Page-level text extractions
· · ·

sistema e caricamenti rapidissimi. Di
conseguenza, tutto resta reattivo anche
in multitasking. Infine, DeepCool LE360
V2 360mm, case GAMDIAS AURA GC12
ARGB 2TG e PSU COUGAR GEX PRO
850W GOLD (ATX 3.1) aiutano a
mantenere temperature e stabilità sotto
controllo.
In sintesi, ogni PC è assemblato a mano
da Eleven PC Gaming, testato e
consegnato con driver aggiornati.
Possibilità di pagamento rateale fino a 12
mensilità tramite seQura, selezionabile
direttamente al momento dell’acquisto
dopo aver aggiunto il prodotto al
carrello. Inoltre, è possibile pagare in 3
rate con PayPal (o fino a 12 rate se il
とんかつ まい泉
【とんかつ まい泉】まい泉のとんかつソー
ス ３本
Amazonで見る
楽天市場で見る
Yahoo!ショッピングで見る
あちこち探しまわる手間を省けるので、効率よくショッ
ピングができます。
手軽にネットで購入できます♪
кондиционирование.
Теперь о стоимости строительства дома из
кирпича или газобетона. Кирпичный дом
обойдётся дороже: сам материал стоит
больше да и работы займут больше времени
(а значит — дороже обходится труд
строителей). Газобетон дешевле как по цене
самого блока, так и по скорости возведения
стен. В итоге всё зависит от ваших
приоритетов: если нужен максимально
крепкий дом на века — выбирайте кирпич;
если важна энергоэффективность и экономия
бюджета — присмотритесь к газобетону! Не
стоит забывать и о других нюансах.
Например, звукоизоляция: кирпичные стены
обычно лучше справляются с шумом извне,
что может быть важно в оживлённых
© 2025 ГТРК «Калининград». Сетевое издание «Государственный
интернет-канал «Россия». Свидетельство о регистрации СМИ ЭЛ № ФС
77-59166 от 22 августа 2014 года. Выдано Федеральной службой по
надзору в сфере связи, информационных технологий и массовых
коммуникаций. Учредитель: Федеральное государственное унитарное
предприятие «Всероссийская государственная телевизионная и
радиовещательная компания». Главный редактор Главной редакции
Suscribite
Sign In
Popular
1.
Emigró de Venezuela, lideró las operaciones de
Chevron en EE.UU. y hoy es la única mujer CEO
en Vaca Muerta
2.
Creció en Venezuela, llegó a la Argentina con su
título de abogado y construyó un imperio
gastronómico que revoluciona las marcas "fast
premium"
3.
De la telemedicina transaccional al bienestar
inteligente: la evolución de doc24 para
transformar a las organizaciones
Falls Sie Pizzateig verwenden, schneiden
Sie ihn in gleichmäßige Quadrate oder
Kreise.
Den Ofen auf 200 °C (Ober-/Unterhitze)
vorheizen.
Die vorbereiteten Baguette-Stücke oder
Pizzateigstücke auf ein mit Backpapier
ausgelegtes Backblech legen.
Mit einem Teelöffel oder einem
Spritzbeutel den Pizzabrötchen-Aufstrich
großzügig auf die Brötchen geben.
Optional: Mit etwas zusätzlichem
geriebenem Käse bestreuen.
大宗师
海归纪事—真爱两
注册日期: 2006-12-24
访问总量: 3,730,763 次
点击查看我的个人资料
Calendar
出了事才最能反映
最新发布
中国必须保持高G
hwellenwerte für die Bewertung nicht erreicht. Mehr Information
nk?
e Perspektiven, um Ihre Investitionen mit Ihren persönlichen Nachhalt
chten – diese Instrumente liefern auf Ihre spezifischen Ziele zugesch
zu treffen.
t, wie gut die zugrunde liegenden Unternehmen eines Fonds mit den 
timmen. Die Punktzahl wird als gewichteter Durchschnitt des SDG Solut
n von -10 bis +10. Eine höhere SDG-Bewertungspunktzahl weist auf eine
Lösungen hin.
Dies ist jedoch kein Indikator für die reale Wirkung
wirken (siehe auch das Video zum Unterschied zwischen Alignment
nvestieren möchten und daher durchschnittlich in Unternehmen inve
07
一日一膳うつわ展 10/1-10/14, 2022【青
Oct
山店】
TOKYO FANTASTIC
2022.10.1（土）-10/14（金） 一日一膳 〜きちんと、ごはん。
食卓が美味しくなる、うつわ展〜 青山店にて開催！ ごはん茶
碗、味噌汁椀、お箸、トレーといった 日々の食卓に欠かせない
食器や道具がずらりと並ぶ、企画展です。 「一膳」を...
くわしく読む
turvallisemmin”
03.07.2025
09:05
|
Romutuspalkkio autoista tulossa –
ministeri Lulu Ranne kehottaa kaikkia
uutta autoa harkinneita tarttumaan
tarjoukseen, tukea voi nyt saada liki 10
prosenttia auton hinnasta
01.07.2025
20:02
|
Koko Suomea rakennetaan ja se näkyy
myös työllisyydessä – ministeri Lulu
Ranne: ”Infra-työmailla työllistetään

· · ·

▸ **Task statement**
Rewrite the records from the start up to and including the line with "если важна энергоэффективность и экономия", replacing "PayPal" with "Satispay" and leaving everything else unchanged.

▸ **Output for this task**
sistema e caricamenti rapidissimi. Di
conseguenza, tutto resta reattivo anche
in multitasking. Infine, DeepCool LE360
V2 360mm, case GAMDIAS AURA GC12
ARGB 2TG e PSU COUGAR GEX PRO
850W GOLD (ATX 3.1) aiutano a
mantenere temperature e stabilità sotto
controllo.
In sintesi, ogni PC è assemblato a mano
da Eleven PC Gaming, testato e
consegnato con driver aggiornati.
Possibilità di pagamento rateale fino a 12
mensilità tramite seQura, selezionabile
direttamente al momento dell’acquisto
dopo aver aggiunto il prodotto al
carrello. Inoltre, è possibile pagare in 3
rate con Satispay (o fino a 12 rate se il
とんかつ まい泉
【とんかつ まい泉】まい泉のとんかつソー
ス ３本
Amazonで見る
楽天市場で見る
Yahoo!ショッピングで見る
あちこち探しまわる手間を省けるので、効率よくショッ
ピングができます。
手軽にネットで購入できます♪
кондиционирование.
Теперь о стоимости строительства дома из
кирпича или газобетона. Кирпичный дом
обойдётся дороже: сам материал стоит
больше да и работы займут больше времени
(а значит — дороже обходится труд
строителей). Газобетон дешевле как по цене
самого блока, так и по скорости возведения
стен. В итоге всё зависит от ваших
приоритетов: если нужен максимально
крепкий дом на века — выбирайте кирпич;
если важна энергоэффективность и экономия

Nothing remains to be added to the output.